Agile is a project management framework for the development process. It has little to do with prioritization. It is not a product management methodology at all. And, by design, it's not concerned with user testing or GTM.
PRDs are not part of Agile and never have been. That's a mash-up of waterfall and agile that I lovingly refer to as Fragile. Frankly, I don't think PRDs have a place in Product Management either.
"… but works best when PMs have enough technical ability to work with IDE-based AI tools like Cursor and Cline because you can achieve a higher degree of specificity …"
Why would the PM spend their time on technical specifications? Better to work on the strategy, business viability, and job stories. Why bother dictating things that your Eng counterparts can better solve?
"Agile talks loosely about the concept of customer validation, but doesn’t talk in too much detail about how to actually do this."
That's because Agile isn't a methodology for user research. It's a system for dealing with the incremental changes that are logically a part of the process when someone else is covering user testing.
"Now that the team has a working prototype that actually matches their product vision and has been tested by real users, they can loop in design resources to be able to turn this vision into high-fidelity."
"Traditionally, engineering teams have often needed to wait until the PM finishes the PRD to begin creating the actual product."
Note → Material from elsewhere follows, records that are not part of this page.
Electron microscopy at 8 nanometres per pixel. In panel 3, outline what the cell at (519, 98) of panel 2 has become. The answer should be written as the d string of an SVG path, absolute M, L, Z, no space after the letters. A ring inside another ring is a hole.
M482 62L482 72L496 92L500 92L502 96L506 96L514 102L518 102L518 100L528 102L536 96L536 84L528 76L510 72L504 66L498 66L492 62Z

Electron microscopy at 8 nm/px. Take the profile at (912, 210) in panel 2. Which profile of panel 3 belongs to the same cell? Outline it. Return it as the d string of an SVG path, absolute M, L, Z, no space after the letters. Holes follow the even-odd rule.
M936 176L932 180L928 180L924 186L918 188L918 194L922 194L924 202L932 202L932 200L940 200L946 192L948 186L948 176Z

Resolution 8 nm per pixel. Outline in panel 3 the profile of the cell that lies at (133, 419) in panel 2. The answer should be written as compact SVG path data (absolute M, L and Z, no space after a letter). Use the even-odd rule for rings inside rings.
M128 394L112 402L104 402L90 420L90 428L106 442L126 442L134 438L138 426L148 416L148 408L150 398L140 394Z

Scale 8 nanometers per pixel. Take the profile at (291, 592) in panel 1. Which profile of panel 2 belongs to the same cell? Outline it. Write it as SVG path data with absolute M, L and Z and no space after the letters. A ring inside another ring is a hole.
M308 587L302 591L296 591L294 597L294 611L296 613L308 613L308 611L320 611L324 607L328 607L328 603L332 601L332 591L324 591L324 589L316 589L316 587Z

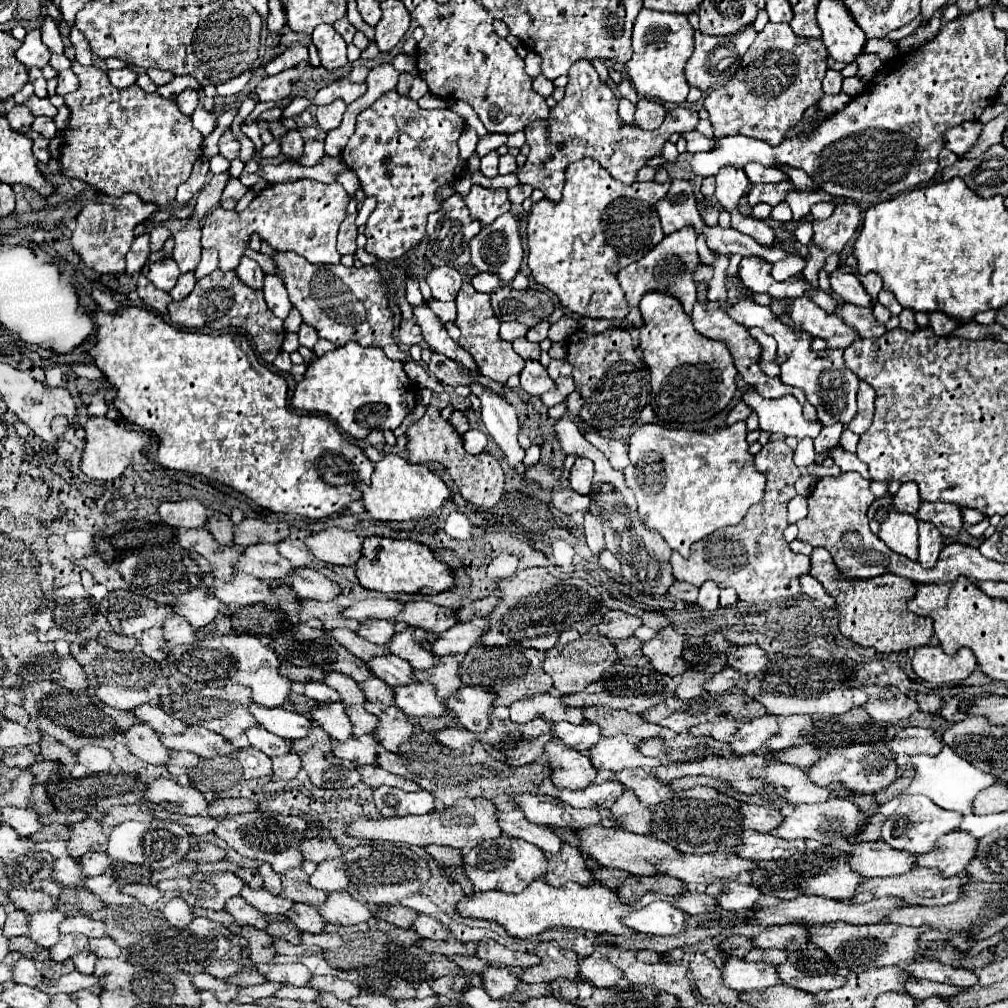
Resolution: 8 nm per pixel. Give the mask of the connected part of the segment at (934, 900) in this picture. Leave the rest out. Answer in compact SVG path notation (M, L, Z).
M912 869L904 875L896 875L896 877L884 877L884 879L866 879L856 887L856 895L852 901L872 901L876 897L898 897L902 899L906 905L922 905L922 907L932 907L932 905L948 905L952 901L956 901L956 897L960 895L960 885L964 881L968 881L970 877L936 877L936 873L932 873L932 869Z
You've been working in some very broken product development environments. Yes, those things happen all the time in companies all over the globe, but they are certainly not best practice and no experienced practitioner would advise you to take that waterfall-style path.
The explosion of AI services is absolutely changing the Product landscape, but not in the murky way you've outlined here.
Spend some time reading up on Lean Product and Continuous Discovery. People like Marty Cagan and Dan Olsen wrote the book on this stuff long ago. And a new generation of leaders is building on their legacy, like Leah Tharin, Teresa Torres, and John Cutler (among many others). With a deep understanding of Product methodologies and GenAI's capabilities, it will become obvious how to leverage new tools as multipliers.
I'd tell you to read up on Agile but, unfortunately, the internet is littered with articles like this.